Eglises d'Asie

Emigrés philippins : les hommes, principaux clients d’un site catholique de conseil en ligne

Publié le 25/03/2010




L’émigration des Philippins, hommes et femmes, est un phénomène bien connu : il est estimé que 8 millions des 91 millions de Philippins, soit un cinquième de la population active, vivent à l’étranger. L’Eglise catholique a souvent dénoncé les dangers de cette émigration systématique ; elle a aussi œuvré à mettre en place des structures pour venir en aide aux Philippins partis s’employer à l’étranger.

A l’heure d’Internet, la célèbre université jésuite de Manille, l’Ateneo de Manila University, a mis en place un site dédié aux migrants et à leur famille, OFWOnline.com (pour Overseas Filipino Workers Online), afin d’apporter à cette population aide et conseil personnalisés.

Lancé en juillet dernier, le site est animé par un département de l’université jésuite, le Center for Organization Research and Development (CORD). Disponible en tagalog, langue vernaculaire de la partie nord des Philippines, et en anglais, il permet aux internautes qui viennent s’y connecter de discuter en ligne avec leur famille restée au pays, de prendre part à des forums de discussion afin d’échanger sur leurs expériences de vie, et enfin de contacter directement et personnellement un conseiller spécialement formé par le CORD.

Regina Hechanova fait partie des conseillers choisis pour répondre aux questions des émigrés philippins et de leurs familles. Psychologue de formation, elle explique que le flot des connexions va régulièrement en augmentant depuis le lancement du site. Environ 60 % des visites proviennent du Moyen-Orient, le reste étant réparti entre l’Asie, l’Afrique, l’Australie et l’Amérique du Nord ; une petite partie du trafic vient des migrants qui sont rentrés au pays et se connectent pour chercher conseil. Parmi toutes les motivations qui amènent les Overseas Filipino Workers (OFW) à se connecter, la principale, analyse Regina Hechanova, est la solitude, suivie des questions liées à la fidélité dans le couple, l’homosexualité, les problèmes financiers ou bien encore le harcèlement sexuel au travail. « Les problèmes liés aux relations interpersonnelles sont les plus fréquents », note la psychologue, les Philippins partis gagner leur vie au bout du monde se plaignant du fait qu’ils vivent loin de leur femme et disant craindre l’infidélité conjugale. « Ils vivent mal ce qu’ils ressentent comme des pressions exercées sur eux par leur foyer et ils ne comprennent pas ce que leurs proches attendent d’eux », poursuit-elle.

Après quelques mois de fonctionnement du site, l’une des principales surprises est que les OFW qui se connectent sont en majorité des Philippins – et non des Philippines. « Traditionnellement, dans le domaine du conseil personnel, ce sont les femmes qui répondent majoritairement présentes », reconnaît pourtant Regina Hechanova.
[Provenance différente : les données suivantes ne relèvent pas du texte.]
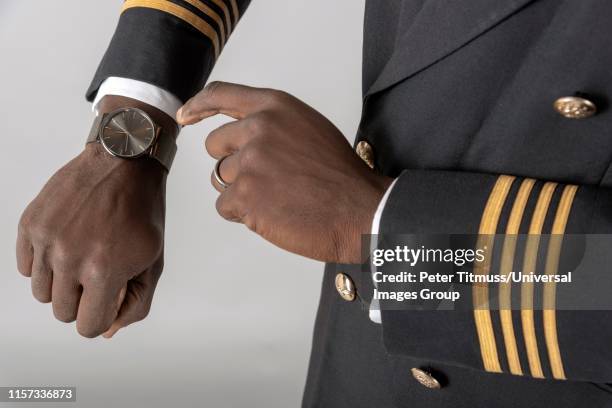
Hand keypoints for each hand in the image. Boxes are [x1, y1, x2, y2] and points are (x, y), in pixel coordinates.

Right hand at [16, 96, 172, 337]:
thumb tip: (107, 332)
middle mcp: (70, 258)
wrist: (123, 163)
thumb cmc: (143, 213)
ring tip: (83, 257)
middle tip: (98, 274)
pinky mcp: (31, 224)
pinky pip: (27, 268)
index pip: (89, 326)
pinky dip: (44, 264)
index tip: (109, 298)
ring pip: (42, 294)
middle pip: (62, 313)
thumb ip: (135, 304)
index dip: (101, 317)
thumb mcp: (153, 261)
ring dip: (62, 284)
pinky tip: (66, 244)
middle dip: (82, 300)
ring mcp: (46, 240)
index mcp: (104, 270)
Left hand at [177, 82, 391, 262]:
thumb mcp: (308, 128)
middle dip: (233, 162)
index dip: (198, 106)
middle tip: (265, 178)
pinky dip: (244, 214)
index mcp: (275, 107)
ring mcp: (250, 162)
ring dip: (243, 191)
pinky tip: (274, 212)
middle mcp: (258, 128)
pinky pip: (225, 206)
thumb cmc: (339, 174)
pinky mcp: (245, 196)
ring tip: (279, 197)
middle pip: (216, 145)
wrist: (360, 210)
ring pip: (222, 179)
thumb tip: (239, 133)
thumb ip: (272, 123)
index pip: (221, 95)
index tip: (185, 116)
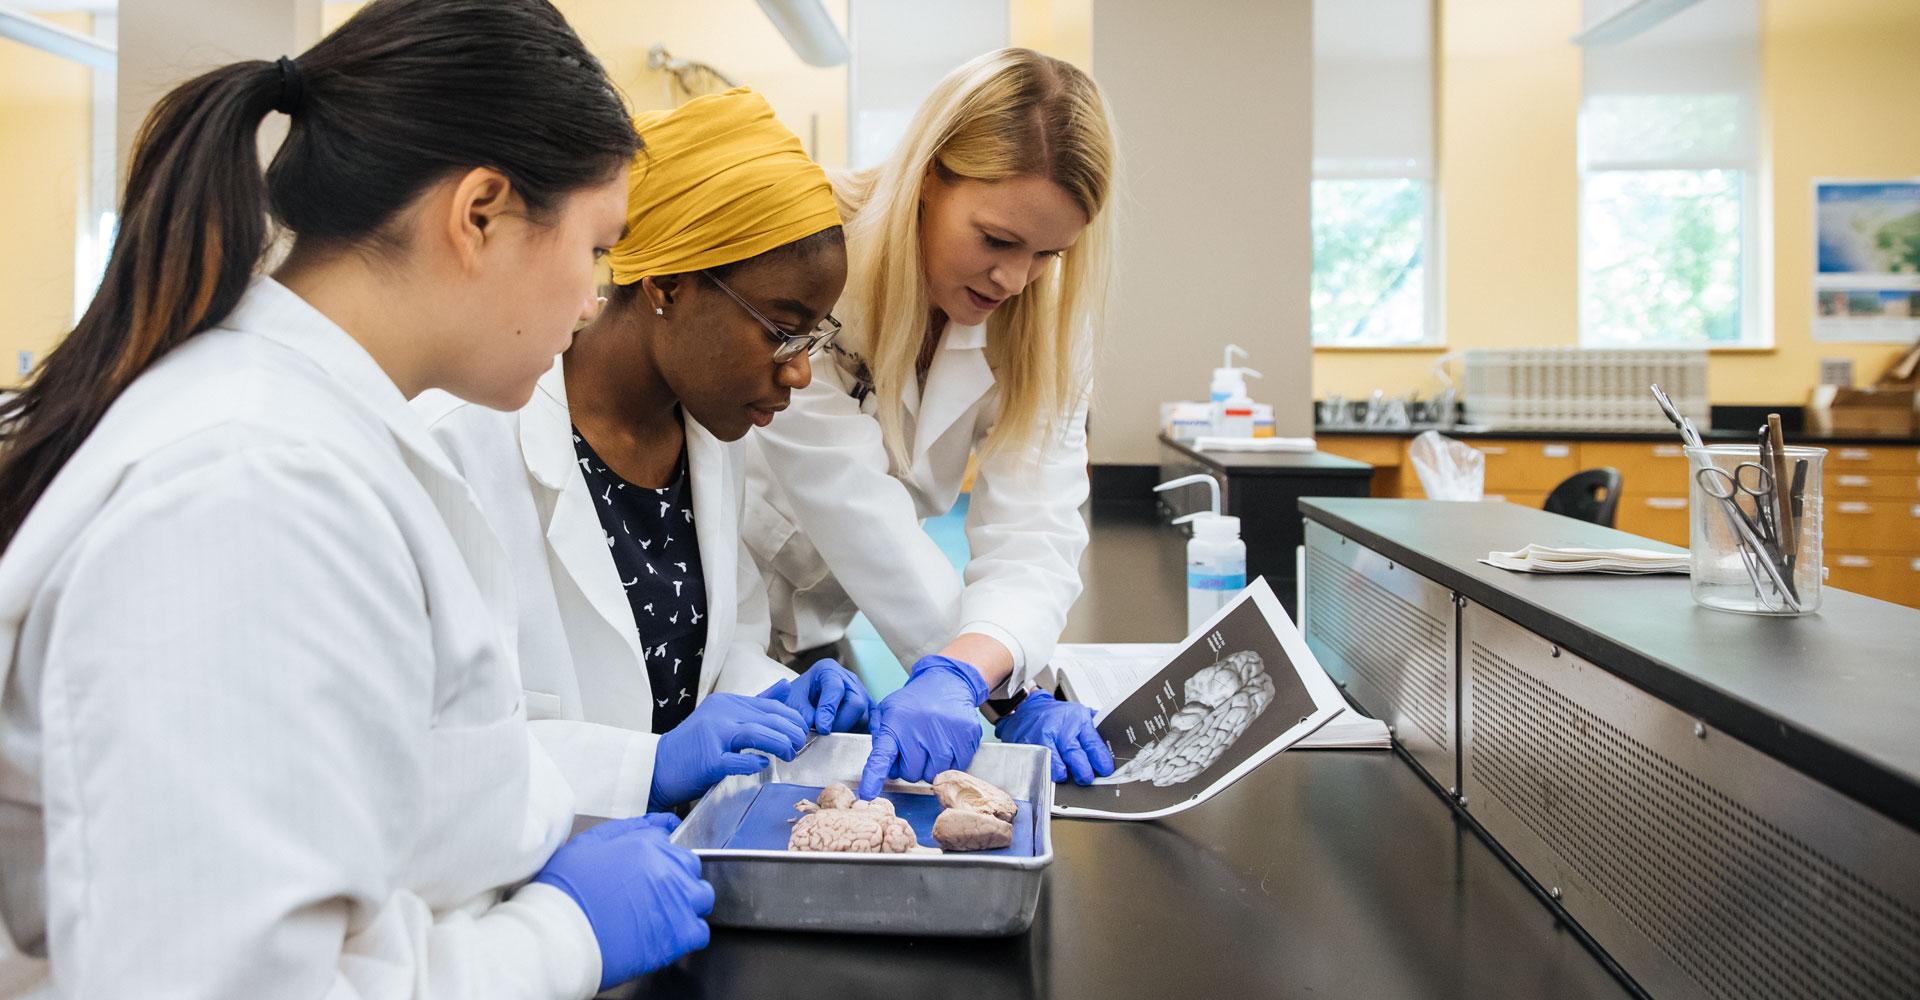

Or, il s’avère que trois sur quatre des visiteurs du site – à qui il est demandé de s’enregistrer avec un identifiant et un mot de passe – sont des hommes. Cette caractéristique, « très inédite », s’expliquerait par le fait que, parmi les Philippines et les Philippins expatriés, les hommes ont un accès à Internet plus facile que les femmes. De plus, le fait que le site garantisse l’anonymat à ses utilisateurs, s’ils le souhaitent, rassure sans doute certains hommes, qui, dans le cas contraire, s’estimeraient « menacés » ou « honteux » de chercher ainsi à se faire aider.

« Parmi nos utilisateurs, ce sont principalement des ‘cols blancs’ qui se connectent : des architectes, des infirmières, des informaticiens ; il y a peu d’employées de maison ou de travailleurs non qualifiés, précise encore Regina Hechanova. Ceci explique certainement pourquoi les hommes sont surreprésentés sur notre site : ils ont accès à Internet dans le cadre de leur travail. »

Pour le P. Edwin Corros, secrétaire exécutif de la Commission pour la pastorale des migrants de la Conférence épiscopale philippine, le succès d’OWFOnline indique qu’il y avait là une demande et il se réjouit que l’Eglise sache y répondre. Toutefois, souligne-t-il pour le déplorer, ceux des émigrés qui ont sans doute le plus besoin des conseils proposés ne figurent pas ou peu parmi les « clients » du site, à savoir « les employées de maison ou bien les travailleurs isolés et vulnérables ».

Regina Hechanova espère qu’à l’avenir, le site parviendra à toucher ces personnes. Des contacts ont été pris avec les organismes publics qui organisent le départ de la main-d’œuvre philippine à l’étranger. Dorénavant, les candidats au départ seront informés de l’existence du site et des services qu’il propose durant les formations qu’ils suivent avant de quitter les Philippines.